When Aydan was born I was very nervous about how this would go over with his then 2 year old brother. I had just barely stopped nursing big brother, Avery and I was wrapped with guilt about it. Imagine your mother stops nursing you and two months later a new baby who is getting your mother's milk. When Avery came to the hospital to visit me and the new baby he was excited. I could hear him running down the hallway saying, "Mommy.." He entered the room, big smile with markers and paper in hand. At two years old Avery was an amazing artist. He especially loved to draw the bad guy from the "The Incredibles" and he always had to carry marker and paper in case inspiration struck. When he saw me and the baby in the hospital bed he smiled. He said "baby". Everyone was passing the baby around from my husband to my mom and his mom and sister and so on... Avery was then able to climb up in my bed with me and have a little drawing session. We cuddled and drew. After a short while the baby began to cry and my husband handed him to me to nurse. I began nursing him and looked to see Avery's face. He was pissed. He took my mom's hand and indicated he wanted to go. He didn't even say good bye. A little while later my emotional wreck of self began to cry. The nurse came into the room and asked what was wrong. I told her about what had happened with Avery and I'll never forget her response, "it's hard to be all things to all people".

At home Aydan was a difficult baby. Like many babies who will later become autistic, he developed quickly but seemed clingy and cried whenever I left his side. I remember this one morning I looked over at Aydan to find him smiling and awake. He was so precious that I lifted him into my arms and in a motherly nurturing way I showered him with kisses and words of love. I felt someone's presence and looked over to find Avery standing in the doorway watching me as if I had cheated on him. I went to say something to him but he ran away. I tried to put Aydan down so I could go after Avery but he cried and I felt trapped.

The next two years would go by and we all began to adjust but as Aydan's behavior became odd and he did not show interest in his big brother like other younger siblings often do, we set in motion on the journey that is autism. Once again I worried about Avery. How would Avery a then 4 year old boy understand? Would I ever be able to give him the attention he deserved? Shortly after Aydan's diagnosis I read books about siblings of the disabled. These are great books if you're trying to increase your mommy guilt but mine was quite high enough. I lugged Avery around from appointment to appointment where he was told "only your brother can play in the sensory room" or "these toys are for your brother". Day in and day out the therapist came to the house with a suitcase full of toys...for Aydan. Eventually we could all see the toll this had on Avery and the therapist started bringing toys just for him. I also began to spend afternoons in Avery's room playing castle or whatever game he wanted and allowed the therapist to do all the work. Further relief came when my husband started to incorporate Daddy and me Wednesdays. Every Wednesday after school he and Avery would go to Chuck e Cheese or Round Table to play video games and get their gluten on. The years went by and we got through it.
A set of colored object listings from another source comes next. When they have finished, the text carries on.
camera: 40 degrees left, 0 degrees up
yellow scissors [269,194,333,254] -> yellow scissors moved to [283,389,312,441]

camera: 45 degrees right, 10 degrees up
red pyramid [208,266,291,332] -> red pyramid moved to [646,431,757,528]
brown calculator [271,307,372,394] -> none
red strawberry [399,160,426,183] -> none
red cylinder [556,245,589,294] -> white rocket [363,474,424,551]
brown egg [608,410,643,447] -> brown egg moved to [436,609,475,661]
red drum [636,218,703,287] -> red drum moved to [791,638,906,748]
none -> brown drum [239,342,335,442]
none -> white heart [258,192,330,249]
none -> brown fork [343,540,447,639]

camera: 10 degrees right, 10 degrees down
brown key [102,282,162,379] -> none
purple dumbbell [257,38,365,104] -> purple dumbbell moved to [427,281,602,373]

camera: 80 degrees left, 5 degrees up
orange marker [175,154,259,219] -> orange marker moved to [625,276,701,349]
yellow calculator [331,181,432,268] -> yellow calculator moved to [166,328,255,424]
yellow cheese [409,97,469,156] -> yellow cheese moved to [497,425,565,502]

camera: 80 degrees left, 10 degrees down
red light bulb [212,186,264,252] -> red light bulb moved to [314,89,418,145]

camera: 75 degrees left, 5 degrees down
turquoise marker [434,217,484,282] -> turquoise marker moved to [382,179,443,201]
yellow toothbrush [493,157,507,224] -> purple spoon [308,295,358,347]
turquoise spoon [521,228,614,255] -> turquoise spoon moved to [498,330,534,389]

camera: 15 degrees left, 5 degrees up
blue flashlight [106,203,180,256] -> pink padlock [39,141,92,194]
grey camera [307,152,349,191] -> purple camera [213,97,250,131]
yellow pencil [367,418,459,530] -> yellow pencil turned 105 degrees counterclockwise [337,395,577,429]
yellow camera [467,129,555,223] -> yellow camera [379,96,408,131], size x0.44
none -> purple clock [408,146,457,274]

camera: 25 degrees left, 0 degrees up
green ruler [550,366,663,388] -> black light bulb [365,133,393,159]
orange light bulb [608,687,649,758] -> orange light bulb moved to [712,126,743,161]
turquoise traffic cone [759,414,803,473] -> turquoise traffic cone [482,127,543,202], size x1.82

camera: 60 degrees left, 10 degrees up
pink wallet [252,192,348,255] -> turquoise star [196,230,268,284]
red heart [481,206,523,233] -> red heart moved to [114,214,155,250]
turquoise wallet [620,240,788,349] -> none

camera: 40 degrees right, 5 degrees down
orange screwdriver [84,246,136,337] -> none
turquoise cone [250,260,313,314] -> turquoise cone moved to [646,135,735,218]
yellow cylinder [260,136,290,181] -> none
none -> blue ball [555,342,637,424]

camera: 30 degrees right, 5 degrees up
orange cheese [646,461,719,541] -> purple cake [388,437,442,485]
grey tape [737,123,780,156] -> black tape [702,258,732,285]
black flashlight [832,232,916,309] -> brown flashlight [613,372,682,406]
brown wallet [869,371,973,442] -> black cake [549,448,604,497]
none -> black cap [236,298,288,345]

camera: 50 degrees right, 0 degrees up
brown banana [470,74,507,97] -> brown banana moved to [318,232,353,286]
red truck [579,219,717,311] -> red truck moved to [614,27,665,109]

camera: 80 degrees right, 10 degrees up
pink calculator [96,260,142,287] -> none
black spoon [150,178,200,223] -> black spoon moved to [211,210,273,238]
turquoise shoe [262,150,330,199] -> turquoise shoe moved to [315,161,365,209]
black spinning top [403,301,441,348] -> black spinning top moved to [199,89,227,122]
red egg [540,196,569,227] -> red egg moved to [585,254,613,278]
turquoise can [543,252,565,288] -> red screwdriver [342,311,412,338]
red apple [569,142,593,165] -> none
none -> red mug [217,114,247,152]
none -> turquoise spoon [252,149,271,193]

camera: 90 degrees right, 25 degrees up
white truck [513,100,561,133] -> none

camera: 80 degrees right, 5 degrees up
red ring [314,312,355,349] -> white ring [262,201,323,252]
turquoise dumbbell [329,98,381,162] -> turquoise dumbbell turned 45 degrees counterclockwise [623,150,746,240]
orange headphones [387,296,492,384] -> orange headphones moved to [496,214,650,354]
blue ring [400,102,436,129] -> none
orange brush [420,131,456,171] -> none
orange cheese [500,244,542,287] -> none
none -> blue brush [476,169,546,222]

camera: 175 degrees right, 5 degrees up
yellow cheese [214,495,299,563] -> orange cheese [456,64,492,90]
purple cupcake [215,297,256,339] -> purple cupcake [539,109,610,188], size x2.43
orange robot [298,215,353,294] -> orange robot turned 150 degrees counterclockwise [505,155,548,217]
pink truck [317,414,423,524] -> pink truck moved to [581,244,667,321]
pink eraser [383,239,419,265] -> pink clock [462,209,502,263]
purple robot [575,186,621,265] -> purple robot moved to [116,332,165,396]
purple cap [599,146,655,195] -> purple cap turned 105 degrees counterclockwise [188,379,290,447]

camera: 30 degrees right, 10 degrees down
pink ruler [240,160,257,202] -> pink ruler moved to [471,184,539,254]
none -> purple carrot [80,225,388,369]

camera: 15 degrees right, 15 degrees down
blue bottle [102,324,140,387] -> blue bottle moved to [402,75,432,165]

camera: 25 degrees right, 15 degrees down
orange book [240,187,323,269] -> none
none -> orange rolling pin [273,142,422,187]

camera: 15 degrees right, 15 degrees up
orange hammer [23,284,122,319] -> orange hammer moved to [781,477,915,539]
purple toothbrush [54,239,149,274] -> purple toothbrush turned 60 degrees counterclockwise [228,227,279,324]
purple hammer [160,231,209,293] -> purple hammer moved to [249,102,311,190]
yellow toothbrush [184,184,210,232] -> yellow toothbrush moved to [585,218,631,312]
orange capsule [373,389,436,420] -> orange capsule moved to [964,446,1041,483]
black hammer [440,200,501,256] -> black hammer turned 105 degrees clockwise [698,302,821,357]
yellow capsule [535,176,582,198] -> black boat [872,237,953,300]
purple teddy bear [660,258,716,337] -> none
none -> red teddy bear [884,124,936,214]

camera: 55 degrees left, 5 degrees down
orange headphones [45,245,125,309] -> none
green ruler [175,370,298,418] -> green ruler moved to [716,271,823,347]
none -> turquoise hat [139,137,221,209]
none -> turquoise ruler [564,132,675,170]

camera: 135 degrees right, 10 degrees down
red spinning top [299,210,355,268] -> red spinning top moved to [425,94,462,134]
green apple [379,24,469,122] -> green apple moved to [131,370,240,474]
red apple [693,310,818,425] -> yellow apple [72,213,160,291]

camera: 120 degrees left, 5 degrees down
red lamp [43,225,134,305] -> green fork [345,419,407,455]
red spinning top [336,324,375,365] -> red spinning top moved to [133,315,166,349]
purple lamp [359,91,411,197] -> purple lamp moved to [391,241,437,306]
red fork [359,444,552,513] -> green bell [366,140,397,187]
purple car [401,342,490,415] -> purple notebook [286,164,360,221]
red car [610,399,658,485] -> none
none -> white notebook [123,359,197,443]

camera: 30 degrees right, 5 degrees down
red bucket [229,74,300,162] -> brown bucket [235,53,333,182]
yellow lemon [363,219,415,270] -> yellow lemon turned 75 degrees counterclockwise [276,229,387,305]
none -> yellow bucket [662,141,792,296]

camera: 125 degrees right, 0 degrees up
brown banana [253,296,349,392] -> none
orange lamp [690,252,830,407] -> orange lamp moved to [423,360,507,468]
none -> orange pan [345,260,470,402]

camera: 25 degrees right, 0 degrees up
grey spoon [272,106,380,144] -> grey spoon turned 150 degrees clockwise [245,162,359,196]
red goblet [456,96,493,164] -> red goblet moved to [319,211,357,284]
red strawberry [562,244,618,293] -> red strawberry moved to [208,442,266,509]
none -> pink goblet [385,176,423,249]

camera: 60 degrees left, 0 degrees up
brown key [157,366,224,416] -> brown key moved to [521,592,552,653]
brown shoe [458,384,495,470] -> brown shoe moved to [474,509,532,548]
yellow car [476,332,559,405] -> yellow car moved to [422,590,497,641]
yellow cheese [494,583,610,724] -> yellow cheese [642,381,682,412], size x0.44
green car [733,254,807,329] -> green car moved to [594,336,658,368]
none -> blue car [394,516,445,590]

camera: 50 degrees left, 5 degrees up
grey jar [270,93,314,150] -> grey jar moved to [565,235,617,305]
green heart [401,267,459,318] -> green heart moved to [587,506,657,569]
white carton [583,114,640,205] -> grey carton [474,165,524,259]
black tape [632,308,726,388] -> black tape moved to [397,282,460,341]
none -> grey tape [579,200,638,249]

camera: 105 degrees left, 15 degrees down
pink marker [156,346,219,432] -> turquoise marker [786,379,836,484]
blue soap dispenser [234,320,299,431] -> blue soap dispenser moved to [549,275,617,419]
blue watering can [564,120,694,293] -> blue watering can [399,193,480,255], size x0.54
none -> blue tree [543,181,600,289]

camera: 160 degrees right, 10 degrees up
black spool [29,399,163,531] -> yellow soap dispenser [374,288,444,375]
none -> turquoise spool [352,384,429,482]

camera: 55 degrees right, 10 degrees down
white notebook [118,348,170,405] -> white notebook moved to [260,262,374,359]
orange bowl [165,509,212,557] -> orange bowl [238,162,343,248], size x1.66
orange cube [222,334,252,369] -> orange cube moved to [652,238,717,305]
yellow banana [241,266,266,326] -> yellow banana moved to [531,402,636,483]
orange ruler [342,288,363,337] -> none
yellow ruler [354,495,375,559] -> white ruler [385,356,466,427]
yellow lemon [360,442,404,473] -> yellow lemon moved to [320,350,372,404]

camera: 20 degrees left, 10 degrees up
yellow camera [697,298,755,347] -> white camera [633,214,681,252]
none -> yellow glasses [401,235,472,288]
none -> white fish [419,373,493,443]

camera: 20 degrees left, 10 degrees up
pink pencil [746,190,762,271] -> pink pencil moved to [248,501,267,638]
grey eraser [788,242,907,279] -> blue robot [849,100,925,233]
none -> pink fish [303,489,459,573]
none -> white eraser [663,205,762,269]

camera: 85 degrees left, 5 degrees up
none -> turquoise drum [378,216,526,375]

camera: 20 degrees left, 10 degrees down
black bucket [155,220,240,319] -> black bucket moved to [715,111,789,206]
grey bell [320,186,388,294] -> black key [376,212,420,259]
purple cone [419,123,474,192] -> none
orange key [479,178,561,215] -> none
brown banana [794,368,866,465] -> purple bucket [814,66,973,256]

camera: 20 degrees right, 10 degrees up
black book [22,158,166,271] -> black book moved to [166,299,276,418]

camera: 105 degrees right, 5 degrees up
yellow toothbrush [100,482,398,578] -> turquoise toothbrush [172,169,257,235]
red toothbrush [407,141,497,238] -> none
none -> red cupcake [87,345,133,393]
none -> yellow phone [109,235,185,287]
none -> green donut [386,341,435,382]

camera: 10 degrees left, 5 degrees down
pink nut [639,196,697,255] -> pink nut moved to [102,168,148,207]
Fast forward to today and Avery is a bright, sweet and sometimes grumpy boy. The other day he decided to take on the roll as Aydan's therapist. He had a three point plan. First get Aydan off his toes. He did. Then get Aydan to talk, He managed to get him to say "hi". Then get him stop stimming. This was tougher so I suggested he stim with him. Avery did a marvelous Floortime therapy session and after 15 minutes or so said to me "it worked and it was easy". You see when Avery stimmed with Aydan, Aydan smiled and this opened the door for a little light wrestling, tickling and fun.

I know I can't always be Supermom. In fact I despise the individual who ever came up with the term. I can be proud of the fact that despite my short comings, I've managed to make some pretty great kids.